*** Opening of Source material ***

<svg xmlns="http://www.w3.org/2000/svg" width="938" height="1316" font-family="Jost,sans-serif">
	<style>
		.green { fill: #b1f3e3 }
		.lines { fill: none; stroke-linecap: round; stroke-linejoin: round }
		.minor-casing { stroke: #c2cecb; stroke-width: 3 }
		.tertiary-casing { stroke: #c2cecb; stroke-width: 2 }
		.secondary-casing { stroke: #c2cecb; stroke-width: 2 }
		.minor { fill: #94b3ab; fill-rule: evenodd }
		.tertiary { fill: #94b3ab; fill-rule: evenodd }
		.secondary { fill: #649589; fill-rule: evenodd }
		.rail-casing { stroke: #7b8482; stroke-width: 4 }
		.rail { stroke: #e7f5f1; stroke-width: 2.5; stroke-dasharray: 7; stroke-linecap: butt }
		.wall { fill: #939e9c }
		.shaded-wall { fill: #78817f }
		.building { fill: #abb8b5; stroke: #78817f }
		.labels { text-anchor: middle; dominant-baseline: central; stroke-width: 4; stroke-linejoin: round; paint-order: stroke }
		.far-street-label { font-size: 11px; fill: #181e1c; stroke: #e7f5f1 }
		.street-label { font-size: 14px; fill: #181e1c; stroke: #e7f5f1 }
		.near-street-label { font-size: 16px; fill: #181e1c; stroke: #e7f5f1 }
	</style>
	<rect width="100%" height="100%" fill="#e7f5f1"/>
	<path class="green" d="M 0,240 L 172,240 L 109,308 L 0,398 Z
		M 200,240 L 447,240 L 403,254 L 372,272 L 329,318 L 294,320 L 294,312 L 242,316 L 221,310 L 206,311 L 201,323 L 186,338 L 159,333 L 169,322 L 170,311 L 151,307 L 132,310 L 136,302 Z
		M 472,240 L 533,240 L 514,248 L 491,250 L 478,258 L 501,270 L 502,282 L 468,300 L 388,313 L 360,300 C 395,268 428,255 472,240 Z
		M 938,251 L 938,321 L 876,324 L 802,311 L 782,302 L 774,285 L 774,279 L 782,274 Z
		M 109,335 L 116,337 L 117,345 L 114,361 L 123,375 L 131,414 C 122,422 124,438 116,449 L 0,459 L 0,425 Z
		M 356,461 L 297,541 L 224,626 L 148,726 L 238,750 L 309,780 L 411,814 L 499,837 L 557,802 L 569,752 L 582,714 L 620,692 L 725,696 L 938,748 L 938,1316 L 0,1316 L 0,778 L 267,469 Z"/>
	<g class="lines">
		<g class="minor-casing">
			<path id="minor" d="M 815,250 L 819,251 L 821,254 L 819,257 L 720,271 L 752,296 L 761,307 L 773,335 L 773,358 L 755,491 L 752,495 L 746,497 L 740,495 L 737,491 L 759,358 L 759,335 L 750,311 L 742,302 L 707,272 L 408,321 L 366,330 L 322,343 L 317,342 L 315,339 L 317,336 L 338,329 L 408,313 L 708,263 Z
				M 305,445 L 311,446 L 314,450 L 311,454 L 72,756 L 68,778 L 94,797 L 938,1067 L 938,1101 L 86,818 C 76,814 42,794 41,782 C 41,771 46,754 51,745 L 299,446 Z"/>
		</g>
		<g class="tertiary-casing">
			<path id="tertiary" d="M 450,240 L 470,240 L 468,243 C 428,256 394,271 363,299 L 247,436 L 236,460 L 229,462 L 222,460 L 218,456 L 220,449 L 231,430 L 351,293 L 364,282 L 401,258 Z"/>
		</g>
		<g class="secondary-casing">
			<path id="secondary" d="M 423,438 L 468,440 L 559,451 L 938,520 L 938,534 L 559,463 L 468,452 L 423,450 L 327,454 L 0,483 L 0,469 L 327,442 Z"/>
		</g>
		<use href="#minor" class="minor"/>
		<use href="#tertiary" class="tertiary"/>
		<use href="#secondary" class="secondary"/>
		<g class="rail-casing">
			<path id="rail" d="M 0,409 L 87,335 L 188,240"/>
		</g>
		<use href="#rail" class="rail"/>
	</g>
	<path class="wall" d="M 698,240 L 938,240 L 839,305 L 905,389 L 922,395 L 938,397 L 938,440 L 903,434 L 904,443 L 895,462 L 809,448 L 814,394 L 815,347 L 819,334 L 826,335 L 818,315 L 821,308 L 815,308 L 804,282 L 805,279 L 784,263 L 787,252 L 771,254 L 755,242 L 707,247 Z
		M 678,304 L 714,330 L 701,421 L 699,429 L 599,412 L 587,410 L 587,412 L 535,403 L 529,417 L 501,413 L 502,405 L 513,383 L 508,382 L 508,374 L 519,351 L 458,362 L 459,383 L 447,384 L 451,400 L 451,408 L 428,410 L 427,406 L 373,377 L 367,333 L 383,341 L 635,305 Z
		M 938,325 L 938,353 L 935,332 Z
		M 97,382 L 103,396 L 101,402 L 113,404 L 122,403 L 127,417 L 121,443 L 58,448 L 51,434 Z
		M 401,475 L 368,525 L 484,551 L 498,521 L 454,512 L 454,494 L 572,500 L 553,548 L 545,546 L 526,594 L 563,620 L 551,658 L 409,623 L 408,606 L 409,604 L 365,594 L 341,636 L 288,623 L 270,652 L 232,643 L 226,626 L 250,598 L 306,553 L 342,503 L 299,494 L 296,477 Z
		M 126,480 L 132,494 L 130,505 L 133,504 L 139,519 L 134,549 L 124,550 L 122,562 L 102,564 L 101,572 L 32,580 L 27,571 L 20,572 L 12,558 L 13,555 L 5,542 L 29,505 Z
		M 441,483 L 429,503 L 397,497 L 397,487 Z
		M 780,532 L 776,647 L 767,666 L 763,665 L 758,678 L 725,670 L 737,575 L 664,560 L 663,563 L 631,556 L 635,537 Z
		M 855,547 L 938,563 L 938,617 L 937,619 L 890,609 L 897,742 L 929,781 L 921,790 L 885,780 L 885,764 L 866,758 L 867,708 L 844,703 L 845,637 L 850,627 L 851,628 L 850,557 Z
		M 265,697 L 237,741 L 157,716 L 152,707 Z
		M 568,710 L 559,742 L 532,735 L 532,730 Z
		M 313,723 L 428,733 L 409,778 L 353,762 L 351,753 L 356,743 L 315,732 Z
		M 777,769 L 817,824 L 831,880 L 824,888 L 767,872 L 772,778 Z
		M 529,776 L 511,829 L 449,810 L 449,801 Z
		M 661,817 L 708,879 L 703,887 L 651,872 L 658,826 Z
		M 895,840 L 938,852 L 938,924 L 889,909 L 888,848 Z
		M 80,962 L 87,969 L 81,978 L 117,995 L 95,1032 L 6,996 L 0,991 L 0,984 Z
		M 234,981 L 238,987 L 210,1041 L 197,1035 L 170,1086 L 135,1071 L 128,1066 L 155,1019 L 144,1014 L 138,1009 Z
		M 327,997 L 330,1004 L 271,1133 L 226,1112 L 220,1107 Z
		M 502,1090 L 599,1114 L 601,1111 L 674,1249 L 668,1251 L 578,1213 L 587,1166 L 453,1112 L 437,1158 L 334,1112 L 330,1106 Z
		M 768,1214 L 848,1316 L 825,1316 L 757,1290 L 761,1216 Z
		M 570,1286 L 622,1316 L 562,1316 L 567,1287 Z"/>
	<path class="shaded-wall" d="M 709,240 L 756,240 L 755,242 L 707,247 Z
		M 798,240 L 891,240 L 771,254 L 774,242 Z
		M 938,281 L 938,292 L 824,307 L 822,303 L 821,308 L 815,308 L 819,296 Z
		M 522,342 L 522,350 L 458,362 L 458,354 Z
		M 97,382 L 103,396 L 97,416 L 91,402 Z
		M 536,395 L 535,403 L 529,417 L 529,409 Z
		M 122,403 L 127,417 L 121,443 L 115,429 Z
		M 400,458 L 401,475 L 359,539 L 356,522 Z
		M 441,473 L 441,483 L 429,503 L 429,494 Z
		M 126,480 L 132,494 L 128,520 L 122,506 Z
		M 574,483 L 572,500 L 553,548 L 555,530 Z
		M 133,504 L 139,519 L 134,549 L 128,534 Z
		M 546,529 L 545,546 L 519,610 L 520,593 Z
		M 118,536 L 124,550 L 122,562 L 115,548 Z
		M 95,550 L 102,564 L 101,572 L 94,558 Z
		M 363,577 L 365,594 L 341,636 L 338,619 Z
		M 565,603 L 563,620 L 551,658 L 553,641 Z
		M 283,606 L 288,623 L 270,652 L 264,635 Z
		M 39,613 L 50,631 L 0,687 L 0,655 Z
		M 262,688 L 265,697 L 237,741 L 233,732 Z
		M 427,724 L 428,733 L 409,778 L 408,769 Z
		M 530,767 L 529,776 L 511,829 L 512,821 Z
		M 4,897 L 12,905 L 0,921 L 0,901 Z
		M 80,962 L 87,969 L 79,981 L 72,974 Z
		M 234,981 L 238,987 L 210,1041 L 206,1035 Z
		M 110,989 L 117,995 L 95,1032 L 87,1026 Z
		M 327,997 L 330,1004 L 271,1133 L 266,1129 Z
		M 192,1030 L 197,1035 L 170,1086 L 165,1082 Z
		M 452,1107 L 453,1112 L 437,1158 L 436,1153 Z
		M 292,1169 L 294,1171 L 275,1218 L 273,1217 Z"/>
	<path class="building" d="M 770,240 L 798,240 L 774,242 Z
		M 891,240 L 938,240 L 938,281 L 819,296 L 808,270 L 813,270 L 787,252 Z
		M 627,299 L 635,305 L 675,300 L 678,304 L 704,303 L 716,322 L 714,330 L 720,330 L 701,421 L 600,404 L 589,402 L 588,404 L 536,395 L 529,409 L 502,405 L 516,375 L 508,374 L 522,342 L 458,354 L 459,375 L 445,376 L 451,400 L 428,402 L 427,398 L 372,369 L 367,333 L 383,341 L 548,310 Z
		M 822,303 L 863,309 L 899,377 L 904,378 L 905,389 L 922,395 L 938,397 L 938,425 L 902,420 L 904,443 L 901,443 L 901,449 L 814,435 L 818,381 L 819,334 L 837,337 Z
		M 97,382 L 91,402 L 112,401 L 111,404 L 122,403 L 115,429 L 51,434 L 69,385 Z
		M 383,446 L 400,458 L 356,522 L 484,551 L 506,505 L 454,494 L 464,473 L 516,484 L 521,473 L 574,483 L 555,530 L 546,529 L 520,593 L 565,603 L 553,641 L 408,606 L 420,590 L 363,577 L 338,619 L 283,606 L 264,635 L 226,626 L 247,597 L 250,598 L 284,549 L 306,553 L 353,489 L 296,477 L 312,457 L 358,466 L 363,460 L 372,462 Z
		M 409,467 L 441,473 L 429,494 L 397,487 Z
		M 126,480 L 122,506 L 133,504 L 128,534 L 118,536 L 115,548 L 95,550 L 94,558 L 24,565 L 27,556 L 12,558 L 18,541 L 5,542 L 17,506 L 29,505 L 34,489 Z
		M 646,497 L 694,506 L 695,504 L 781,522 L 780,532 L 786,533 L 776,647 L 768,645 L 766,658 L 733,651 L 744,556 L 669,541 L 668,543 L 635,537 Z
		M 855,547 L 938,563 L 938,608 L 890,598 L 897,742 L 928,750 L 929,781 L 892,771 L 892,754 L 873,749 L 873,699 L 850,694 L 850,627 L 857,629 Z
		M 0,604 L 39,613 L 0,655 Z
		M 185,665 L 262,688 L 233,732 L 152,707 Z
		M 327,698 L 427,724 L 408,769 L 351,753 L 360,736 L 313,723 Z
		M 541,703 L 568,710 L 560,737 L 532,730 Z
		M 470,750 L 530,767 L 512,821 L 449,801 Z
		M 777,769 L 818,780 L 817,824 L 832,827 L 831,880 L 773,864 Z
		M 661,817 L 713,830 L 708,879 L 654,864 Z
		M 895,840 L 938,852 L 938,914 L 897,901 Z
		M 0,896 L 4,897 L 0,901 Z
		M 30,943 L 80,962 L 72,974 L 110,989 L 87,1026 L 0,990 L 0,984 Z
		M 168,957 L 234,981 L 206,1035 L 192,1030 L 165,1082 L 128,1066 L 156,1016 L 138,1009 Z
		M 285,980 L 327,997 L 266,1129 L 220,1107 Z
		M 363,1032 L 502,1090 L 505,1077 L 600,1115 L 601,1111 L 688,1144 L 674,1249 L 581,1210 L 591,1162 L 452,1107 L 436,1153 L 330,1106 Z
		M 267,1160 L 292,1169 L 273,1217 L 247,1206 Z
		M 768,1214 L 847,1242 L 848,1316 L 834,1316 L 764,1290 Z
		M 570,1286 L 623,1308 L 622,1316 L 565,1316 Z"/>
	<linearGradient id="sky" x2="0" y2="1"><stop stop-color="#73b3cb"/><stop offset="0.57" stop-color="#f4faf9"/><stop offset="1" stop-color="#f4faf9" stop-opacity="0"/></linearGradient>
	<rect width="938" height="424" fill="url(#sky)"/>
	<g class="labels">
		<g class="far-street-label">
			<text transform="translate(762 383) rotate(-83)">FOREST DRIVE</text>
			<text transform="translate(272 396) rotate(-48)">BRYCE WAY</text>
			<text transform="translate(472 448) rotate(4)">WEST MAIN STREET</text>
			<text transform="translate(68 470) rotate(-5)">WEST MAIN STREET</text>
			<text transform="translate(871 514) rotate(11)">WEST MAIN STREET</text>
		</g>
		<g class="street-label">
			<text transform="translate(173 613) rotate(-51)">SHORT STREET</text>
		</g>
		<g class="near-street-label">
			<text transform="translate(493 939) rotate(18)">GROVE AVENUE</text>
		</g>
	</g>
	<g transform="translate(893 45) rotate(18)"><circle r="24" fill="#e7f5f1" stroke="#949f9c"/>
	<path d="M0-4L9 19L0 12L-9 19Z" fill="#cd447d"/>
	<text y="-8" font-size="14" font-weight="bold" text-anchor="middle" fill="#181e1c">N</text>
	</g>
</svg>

*** Close of Source material ***

Every line in the data that holds the string "anchor" should be returned.

**Result below:**
		.labels { text-anchor: middle; dominant-baseline: central; stroke-width: 4; stroke-linejoin: round; paint-order: stroke }
	<text y="-8" font-size="14" font-weight="bold" text-anchor="middle" fill="#181e1c">N</text>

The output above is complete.